L’entraîneur-chef des Bruins de Boston est un des rares pilotes à avoir vu son travail être reconnu alors qu’il a mené son club, finaliste de la coupe Stanley en 2019, au premier rang du classement général de la saison 2019-2020 interrompue par la pandémie de la COVID-19 en mars dernier.

John Tortorella, des Blue Jackets de Columbus, était l’autre finaliste pour le titre décerné à l’issue d’un scrutin mené auprès de la Broadcasters Association de la LNH.

Cassidy a devancé Vigneault de peu pour le titre, avec 288 points contre 252 et 37 votes de première place contre 32.

Il est le quatrième entraîneur des Bruins à mettre la main sur le trophée, après Claude Julien en 2008-2009, Pat Burns en 1997-1998 et Don Cherry en 1975-1976.

«C’est un honneur d’équipe d’abord et avant tout, mon nom est sur le trophée mais c’est toute l’organisation qui me permet que ce soit possible, a commenté Cassidy en visioconférence après l’annonce de sa victoire par un ancien récipiendaire, Dan Bylsma, mercredi soir avant le match entre Tampa Bay et les Islanders de New York.
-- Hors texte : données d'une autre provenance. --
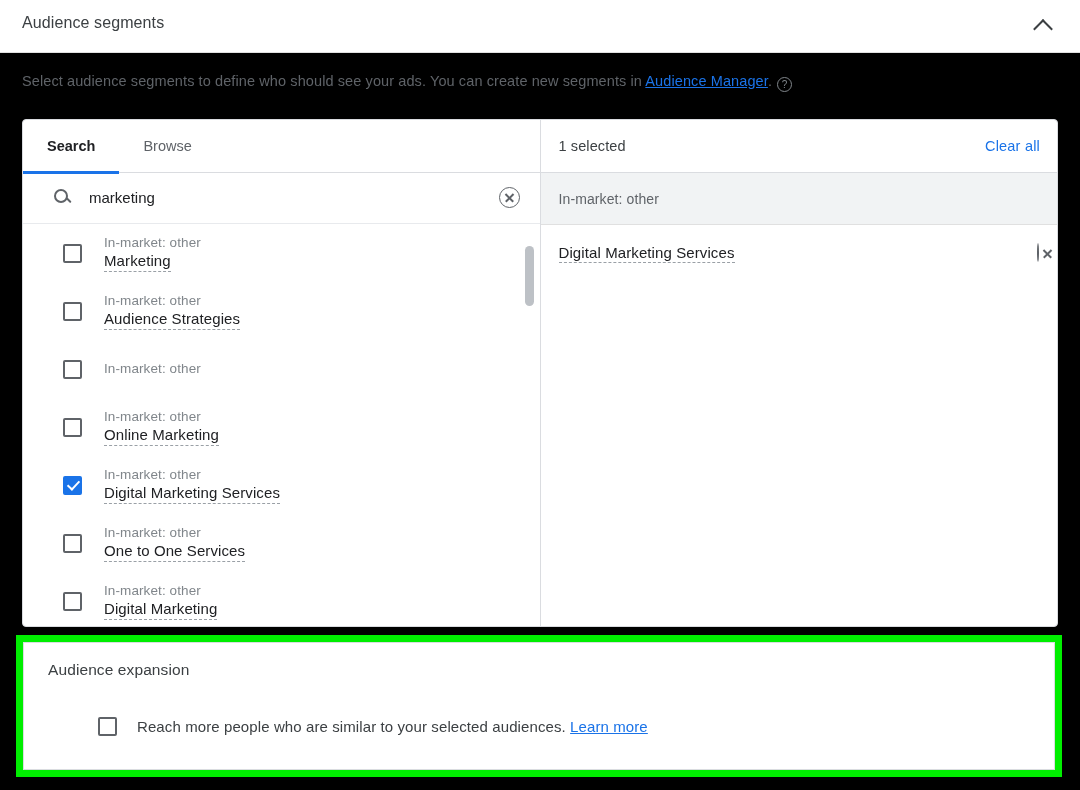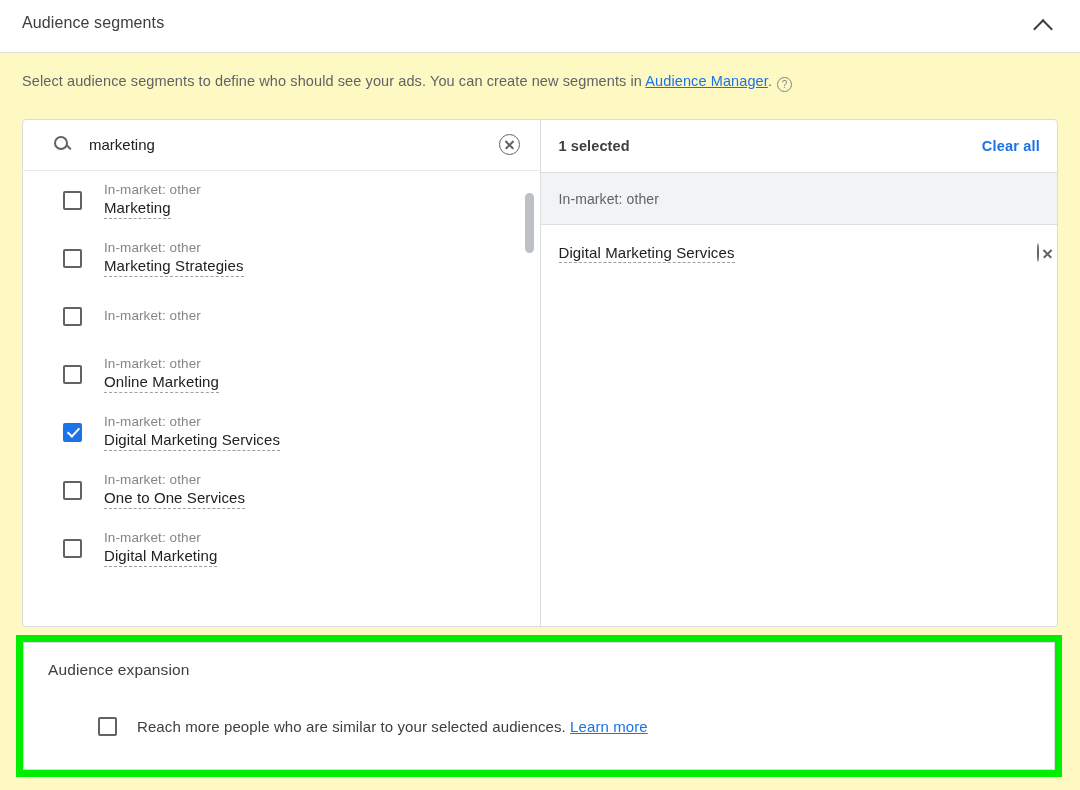--- a/index.html
+++ b/index.html
@@ -16,7 +16,7 @@
     position: relative;
     width: 1080px;
     height: 790px;
-    background: #fef9c3;
+    background: #000000;
     overflow: hidden;
   }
En même temps, je préférerais qu’on soit encore en train de jouer, mais le Lightning méritait de nous éliminer [au deuxième tour des séries].»
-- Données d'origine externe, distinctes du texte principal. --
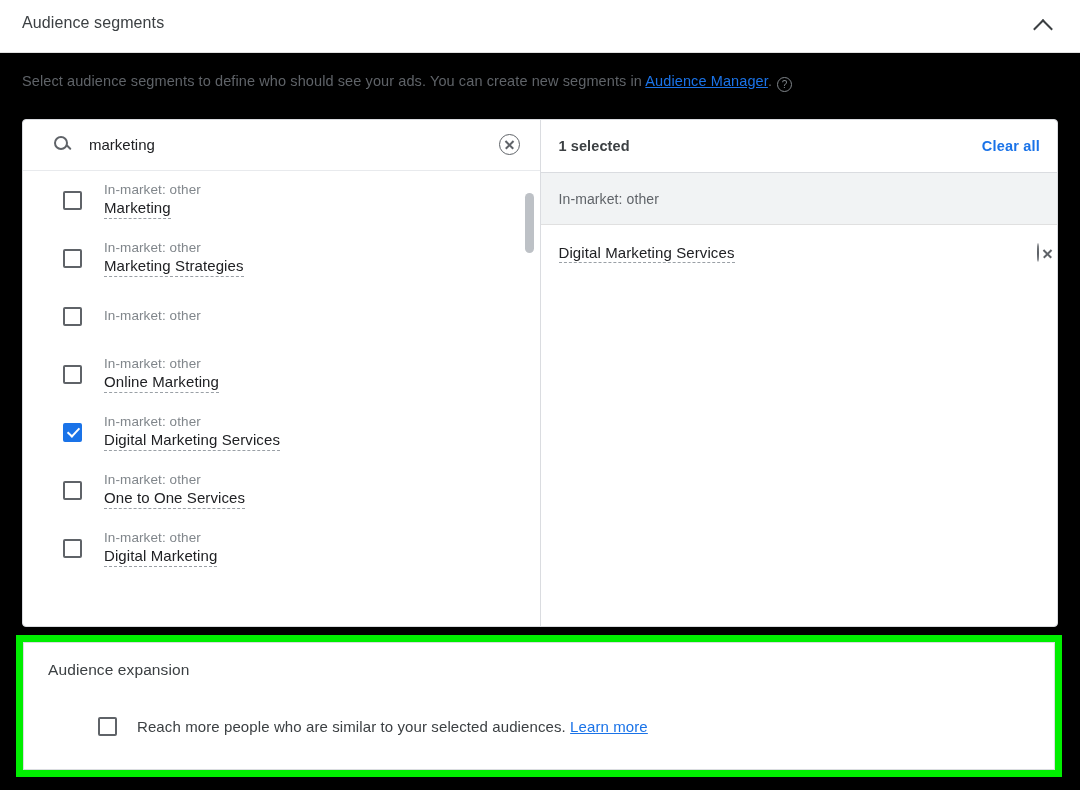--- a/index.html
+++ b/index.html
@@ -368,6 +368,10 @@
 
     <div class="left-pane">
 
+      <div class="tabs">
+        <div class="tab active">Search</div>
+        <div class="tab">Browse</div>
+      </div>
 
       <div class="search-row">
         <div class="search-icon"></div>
Cassidy, dont les Bruins ont mené la ligue avec une récolte de 100 points [fiche de 44-14-12], était finaliste pour le titre pour la deuxième fois en trois saisons, l’ancien défenseur des 67’s d’Ottawa ayant succédé à Julien en février 2017.

Il a eu de bons mots pour son prédécesseur.

«J’ai été chanceux de pouvoir travailler avec Claude comme entraîneur à Providence [dans la Ligue américaine], puis comme adjoint [avec les Bruins]. Je le remercie pour ce qu’il a pu m’enseigner quand j’étais avec lui», a-t-il souligné.

Le nom d’Alain Vigneault était en lice pour le trophée Jack-Adams.

Il n’a pas beaucoup connu Pat Burns, mais il a parlé souvent aussi à Don Cherry. «J’ai été un partisan des Bruins toute ma vie, en grandissant à Ottawa, on n’avait pas d’équipe [de la LNH] et nous étions des agents libres, ni plus ni moins. J’adorais Bobby Orr. J’aimais les Bruins des années 1970 que Cherry dirigeait, l’ardeur au jeu qu’ils déployaient. C’est un honneur d’être inclus avec ces trois noms-là», a-t-il noté.

Cassidy avait évidemment des pensées pour sa famille qui l’a toujours appuyé à travers les épreuves, comme son congédiement par les Capitals de Washington en 2004. Et il a mentionné l’impact que Brian Kilrea, le légendaire entraîneur des 67’s, a eu sur sa carrière de joueur d’abord.

«Il a été mon premier entraîneur alors que je commençais à croire que j’avais une chance de gagner ma vie à jouer au hockey. Nous n’étions que trois recrues quand je suis arrivé, avec notamment Gary Roberts, et il avait été très bon pour nous. Il m’a laissé utiliser mes forces, j’étais un défenseur à caractère offensif. Il m’a donné un partenaire pour s’occuper de moi, et il m’a donné plus de responsabilités [défensives] plus tard. Nous avons gagné une coupe Memorial ensemble, ce qui veut dire que son enseignement a fonctionné. J’ai adoré jouer pour Brian, j’adore encore lui parler, il est une légende à Ottawa, À 13 ans, j’allais voir jouer les 67’s avec Jimmy Fox, Bobby Smith et Steve Marengere, c’était mes idoles, puis j’ai joué pour cet entraîneur. Quand tu arrives, il te fait un peu peur, mais en partant, tu penses pouvoir lui parler de n’importe quoi. Il a fait du bon travail avec moi et je ne peux pas le remercier suffisamment», a-t-il souligné.